# ACTION ITEM A
In the text on colorism, where did light-skinned enslaved people in the United States usually work?

Colorism refers to discrimination based on skin color. Colorism disadvantages people with darker skin while privileging those with lighter skin. Research has linked colorism to smaller incomes, lower marriage rates, longer prison terms, and fewer job prospects for darker-skinned people. Colorism has existed for centuries, in and out of Black America. It's a persistent form of discrimination that should be fought with the same urgency as racism.

Origins

In the United States, colorism evolved when the enslavement of people was common practice. Enslavers typically gave preferential treatment to enslaved people with fairer complexions. While dark-skinned enslaved people toiled outdoors in the fields, their light-skinned counterparts usually worked indoors at far less grueling domestic tasks.

Enslavers were partial to light-skinned enslaved people because they often were family members. Enslavers frequently forced enslaved women into sex, and the light-skinned children of enslaved people were the telltale signs of these sexual assaults. While enslavers didn't officially recognize their mixed-race children, they gave them privileges that dark-skinned enslaved people didn't enjoy. Accordingly, light skin came to be viewed as an asset in the community of enslaved people.

Outside the United States, colorism may be more related to class than to white supremacy. Although European colonialism has undoubtedly left its mark worldwide, colorism is said to predate contact with Europeans in Asian countries. There, the idea that white skin is superior to dark skin may derive from ruling classes typically having lighter complexions than peasant classes.

While peasants became tanned as they labored outdoors, the privileged had lighter complexions because they didn’t. Thus, dark skin became associated with lower classes and light skin with the elite. Today, the premium on light skin in Asia is likely tangled up with this history, along with cultural influences of the Western world.

Enduring Legacy

Colorism didn’t disappear after the institution of slavery ended in the U.S. In Black America, those with light skin received employment opportunities off-limits to darker-skinned Black Americans. This is why upper-class families in Black society were largely light-skinned. Soon, light skin and privilege were linked in the Black community.

# SUPPLIED ENTRIES

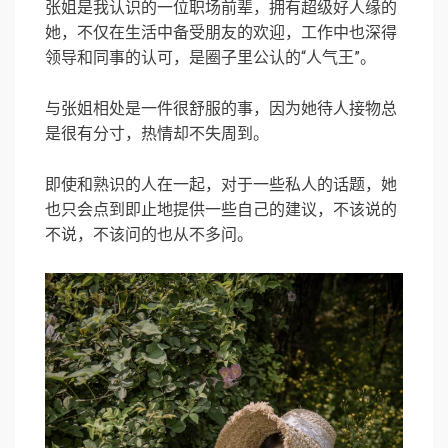
张姐是我认识的一位职场前辈，拥有超级好人缘的
她，不仅在生活中备受朋友的欢迎，工作中也深得
领导和同事的认可，是圈子里公认的“人气王”。
与张姐相处是一件很舒服的事，因为她待人接物总
是很有分寸，热情却不失周到。
即使和熟识的人在一起，对于一些私人的话题，她
也只会点到即止地提供一些自己的建议，不该说的
不说，不该问的也从不多问。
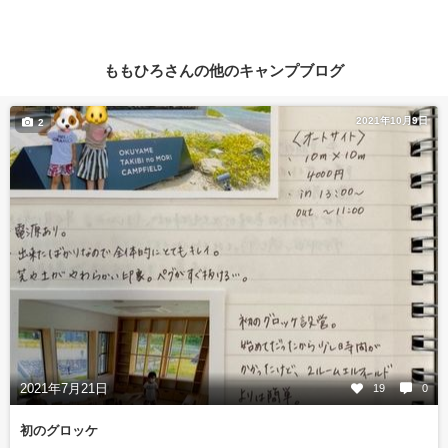
ももひろさんの他のキャンプブログ
2021年10月9日
2
2021年7月21日
19
0
初のグロッケ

# ACTION ITEM B
Print the text read from both entries above, line for line and without changes, leaving out the pictures.

# TASK ANSWER A
They usually worked indoors at far less grueling domestic tasks.

# TASK ANSWER B
张姐是我认识的一位职场前辈，拥有超级好人缘的
她，不仅在生活中备受朋友的欢迎，工作中也深得
领导和同事的认可，是圈子里公认的“人气王”。
与张姐相处是一件很舒服的事，因为她待人接物总
是很有分寸，热情却不失周到。
即使和熟识的人在一起，对于一些私人的话题，她
也只会点到即止地提供一些自己的建议，不该说的
不说，不该问的也从不多问。
ももひろさんの他のキャンプブログ
2021年10月9日
2
2021年7月21日
19
0
初のグロッケ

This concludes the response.